Timing performance of vpiSubmitOpticalFlowPyrLK() with different backend flags

Hi,

I use the attached function to find the corresponding points between two frames on Orin.
tmp.txt (5.1 KB)

When monitoring the used time during calling NvVpiPyrLKOpticalFlow::sparse(), I found the difference between VPI_BACKEND_CPU and VPI_BACKEND_CUDA is small in both the following two scenarios. Is this normal? I also found that there are a few milliseconds difference by setting flags=0 and flags = vpiBackend_, its hard to understand also. The third thing confusing me is that I still saw some GPU usage activities when
backend flag is VPI_BACKEND_CPU via jtop.

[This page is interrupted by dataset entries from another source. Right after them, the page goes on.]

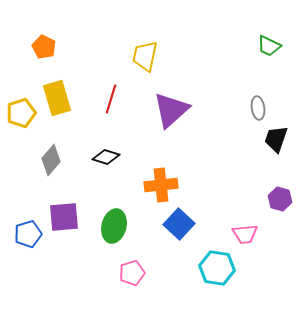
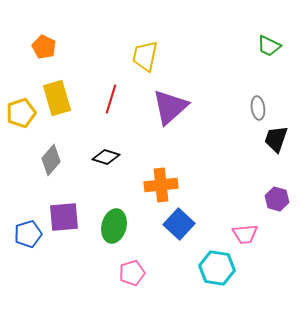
purple triangle: moved 1 px left, 3 px up
purple hexagon: moved 3 px left
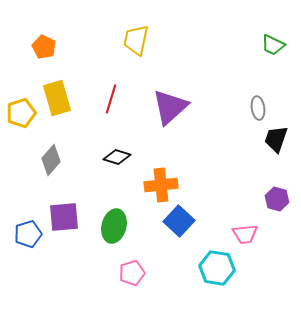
green trapezoid: moved 4 px right, 1 px up
yellow trapezoid: moved 9 px left, 16 px up
black diamond: moved 11 px right
blue square: moved 3 px up
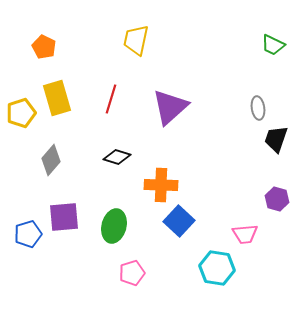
orange cross: rotated 8 degrees clockwise
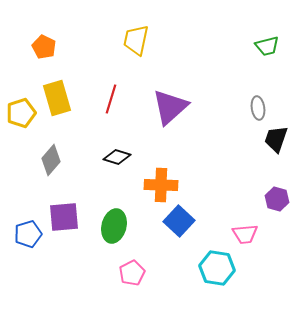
green trapezoid: moved 6 px left, 1 px down; rotated 40 degrees counterclockwise
pink pentagon: rotated 10 degrees counterclockwise
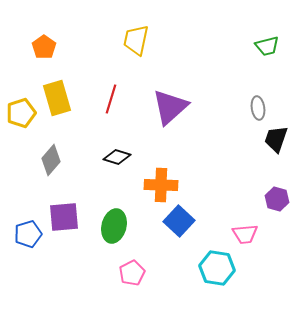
orange pentagon: rotated 10 degrees clockwise
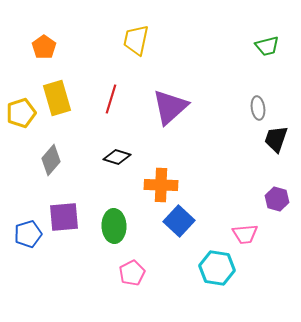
green ellipse: rotated 16 degrees counterclockwise
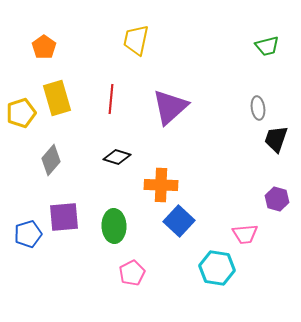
red line: rotated 12 degrees counterclockwise
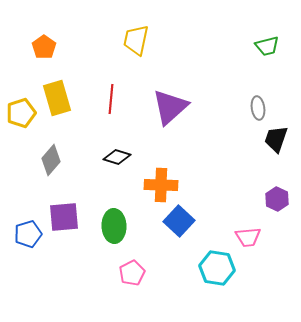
purple hexagon: rotated 10 degrees clockwise
pink trapezoid: moved 3 px right, 3 px down
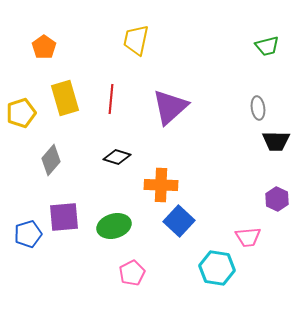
yellow rectangle: moved 8 px right
black trapezoid: moved 2 px down; rotated 108 degrees counterclockwise
green ellipse: rotated 76 degrees clockwise
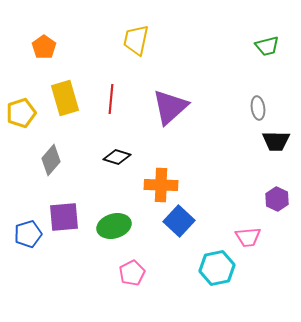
cyan hexagon: rotated 20 degrees counterclockwise
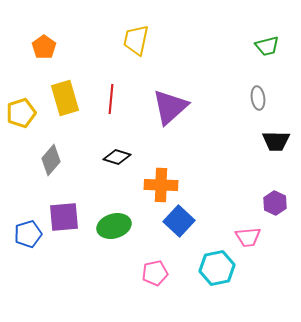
gray ellipse: moved 10 px up
purple hexagon: moved 2 px left, 4 px down
pink pentagon: moved 23 px right; rotated 15 degrees clockwise
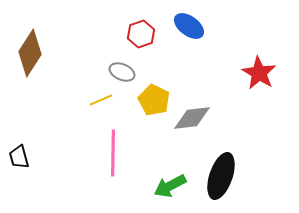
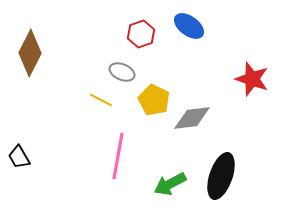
brown diamond: rotated 6 degrees counterclockwise
red star: moved 7 px left, 6 px down; rotated 12 degrees counterclockwise
yellow line: rotated 50 degrees clockwise
pink line: moved 5 px right, 3 px down; rotated 9 degrees clockwise
black trapezoid: rotated 15 degrees counterclockwise
green arrow: moved 2 px up
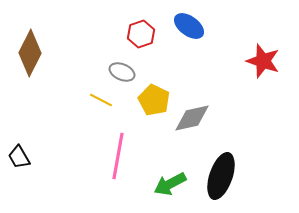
red star: moved 11 px right, 18 px up
gray diamond: rotated 6 degrees counterclockwise
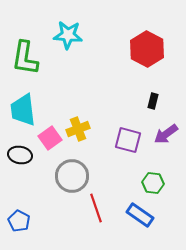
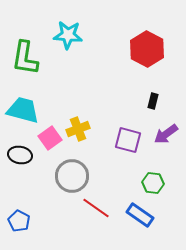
cyan trapezoid: rotated 112 degrees clockwise
red line: rotated 36 degrees counterclockwise
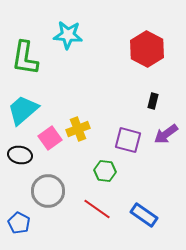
cyan trapezoid: rotated 56 degrees counterclockwise
gray circle: moved 24 px left, 15 px down
green hexagon: moved 48 px left, 12 px up
red line: moved 1 px right, 1 px down
blue rectangle: moved 4 px right
blue pentagon: moved 2 px down
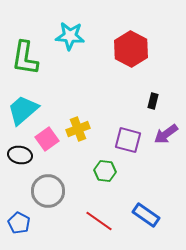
cyan star: moved 2 px right, 1 px down
red hexagon: moved 16 px left
pink square: moved 3 px left, 1 px down
red line: moved 2 px right, 12 px down
blue rectangle: moved 2 px right
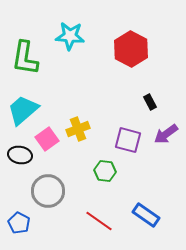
black rectangle: moved 3 px left, 1 px down; rotated 42 degrees counterclockwise
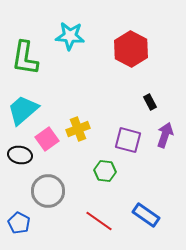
purple arrow: moved 1 px left, 1 px down; rotated 145 degrees clockwise
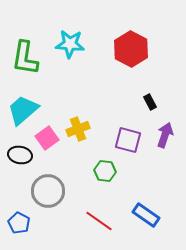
cyan star: moved 8 px down
pink square: moved 1 px up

How to explain these behaviors?

scenario 1:
line 264 const uint64_t flags = vpiBackend_;
backendFlag=0 [VPI_BACKEND_CPU], w=1920, h=1080
frameCnt=200, perFrameTimeUsage(mu=24020.3, std=4153.9)(macro sec)
backendFlag=1 [VPI_BACKEND_CUDA], w=1920, h=1080
frameCnt=200, perFrameTimeUsage(mu=21908.3, std=4589.6)(macro sec)

scenario 2:
line 264 const uint64_t flags = 0;
backendFlag=0 [VPI_BACKEND_CPU], w=1920, h=1080
frameCnt=200, perFrameTimeUsage(mu=30842.4, std=3925.4)(macro sec)

backendFlag=1 [VPI_BACKEND_CUDA], w=1920, h=1080
frameCnt=200, perFrameTimeUsage(mu=24420.1, std=4000.2)(macro sec)

Hi,

When you test the performance, have you maximized the device clock?
https://docs.nvidia.com/vpi/algo_performance.html#maxout_clocks

We do list the performance of the LK tracker here:
For a 1920x1080 image, CPU takes 0.412±0.002 ms and CUDA takes 0.0586±0.0002 ms.
https://docs.nvidia.com/vpi/algo_optflow_lk.html

Tracking depends on the number of detected objects.
So it’s possible to vary for different scenarios.

Thanks.

Thank you, when the clock is maximized, I do see a factor of 2 improvement. But it’s not clear where are the start and end points to measure the elapsed time in the performance table mentioned in the above link.

Hi,

The benchmark is tested similarly to our 05_benchmark example.
It contains the warm-up and benchmark algorithm in a batch manner.

https://docs.nvidia.com/vpi/sample_benchmark.html

For more details, please find the “Benchmarking Method” info below:
https://docs.nvidia.com/vpi/algo_performance.html#benchmark

Thanks.

This topic was automatically closed 14 days after the last reply. New replies are no longer allowed.